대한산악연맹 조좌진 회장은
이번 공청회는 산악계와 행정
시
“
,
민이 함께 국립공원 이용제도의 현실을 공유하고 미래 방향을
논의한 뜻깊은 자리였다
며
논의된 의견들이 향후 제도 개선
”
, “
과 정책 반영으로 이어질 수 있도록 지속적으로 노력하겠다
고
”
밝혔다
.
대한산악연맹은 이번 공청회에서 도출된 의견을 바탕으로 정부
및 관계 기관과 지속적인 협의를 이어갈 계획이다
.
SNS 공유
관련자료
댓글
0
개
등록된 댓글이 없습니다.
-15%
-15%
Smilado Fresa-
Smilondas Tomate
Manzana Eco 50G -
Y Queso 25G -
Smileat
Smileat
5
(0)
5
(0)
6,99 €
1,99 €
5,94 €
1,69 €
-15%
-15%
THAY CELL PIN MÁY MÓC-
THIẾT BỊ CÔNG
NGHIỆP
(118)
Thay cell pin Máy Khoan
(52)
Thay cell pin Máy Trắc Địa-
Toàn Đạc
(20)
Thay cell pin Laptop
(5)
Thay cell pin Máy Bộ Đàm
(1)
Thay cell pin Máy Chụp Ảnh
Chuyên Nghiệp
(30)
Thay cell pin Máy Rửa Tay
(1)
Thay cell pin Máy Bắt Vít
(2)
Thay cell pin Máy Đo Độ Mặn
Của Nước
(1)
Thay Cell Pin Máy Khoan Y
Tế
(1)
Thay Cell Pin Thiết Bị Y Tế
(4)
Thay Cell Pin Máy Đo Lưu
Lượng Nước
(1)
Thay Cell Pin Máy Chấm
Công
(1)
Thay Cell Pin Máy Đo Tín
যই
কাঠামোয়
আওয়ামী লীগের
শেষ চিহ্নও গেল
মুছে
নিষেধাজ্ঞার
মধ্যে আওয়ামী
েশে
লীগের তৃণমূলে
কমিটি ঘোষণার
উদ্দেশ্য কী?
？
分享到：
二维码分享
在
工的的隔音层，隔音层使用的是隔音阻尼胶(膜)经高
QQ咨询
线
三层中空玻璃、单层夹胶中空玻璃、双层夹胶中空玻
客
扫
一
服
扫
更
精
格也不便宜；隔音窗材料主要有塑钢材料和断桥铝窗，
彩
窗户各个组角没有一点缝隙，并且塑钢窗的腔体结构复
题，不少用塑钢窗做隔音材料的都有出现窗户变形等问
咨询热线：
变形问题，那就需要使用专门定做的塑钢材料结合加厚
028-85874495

### WHAT TO WORK ON
Could you write out all the data exactly as it is given?

### ANSWER BOX
대한산악연맹 조좌진 회장은
이번 공청회는 산악계와 행정
시
“
,
민이 함께 국립공원 이용제도의 현실을 공유하고 미래 방향을
논의한 뜻깊은 자리였다
며
논의된 의견들이 향후 제도 개선
”
, “
과 정책 반영으로 이어질 수 있도록 지속적으로 노력하겠다
고
”
밝혔다
.
대한산악연맹은 이번 공청회에서 도출된 의견을 바탕으로 정부
및 관계 기관과 지속적인 협의를 이어갈 계획이다
.
SNS 공유
관련자료
댓글
0
개
등록된 댓글이 없습니다.
-15%
-15%
Smilado Fresa-
Smilondas Tomate
Manzana Eco 50G -
Y Queso 25G -
Smileat
Smileat
5
(0)
5
(0)
6,99 €
1,99 €
5,94 €
1,69 €
-15%
-15%
THAY CELL PIN MÁY MÓC-
THIẾT BỊ CÔNG
NGHIỆP
(118)
Thay cell pin Máy Khoan
(52)
Thay cell pin Máy Trắc Địa-
Toàn Đạc
(20)
Thay cell pin Laptop
(5)
Thay cell pin Máy Bộ Đàm
(1)
Thay cell pin Máy Chụp Ảnh
Chuyên Nghiệp
(30)
Thay cell pin Máy Rửa Tay
(1)
Thay cell pin Máy Bắt Vít
(2)
Thay cell pin Máy Đo Độ Mặn
Của Nước
(1)
Thay Cell Pin Máy Khoan Y
Tế
(1)
Thay Cell Pin Thiết Bị Y Tế
(4)
Thay Cell Pin Máy Đo Lưu
Lượng Nước
(1)
Thay Cell Pin Máy Chấm
Công
(1)
Thay Cell Pin Máy Đo Tín
যই
কাঠামোয়
আওয়ামী লীগের
শেষ চিহ্নও গেল
মুছে
নিষেধাজ্ঞার
মধ্যে আওয়ামী
েশে
লীগের তৃণমূলে
কমিটি ঘোষণার
উদ্দেশ্য কী?
？
分享到：
二维码分享
在
工的的隔音层，隔音层使用的是隔音阻尼胶(膜)经高
QQ咨询
线
三层中空玻璃、单层夹胶中空玻璃、双层夹胶中空玻
客
扫
一
服
扫
更
精
格也不便宜；隔音窗材料主要有塑钢材料和断桥铝窗，
彩
窗户各个组角没有一点缝隙，并且塑钢窗的腔体结构复
题，不少用塑钢窗做隔音材料的都有出现窗户变形等问
咨询热线：
变形问题，那就需要使用专门定做的塑钢材料结合加厚
028-85874495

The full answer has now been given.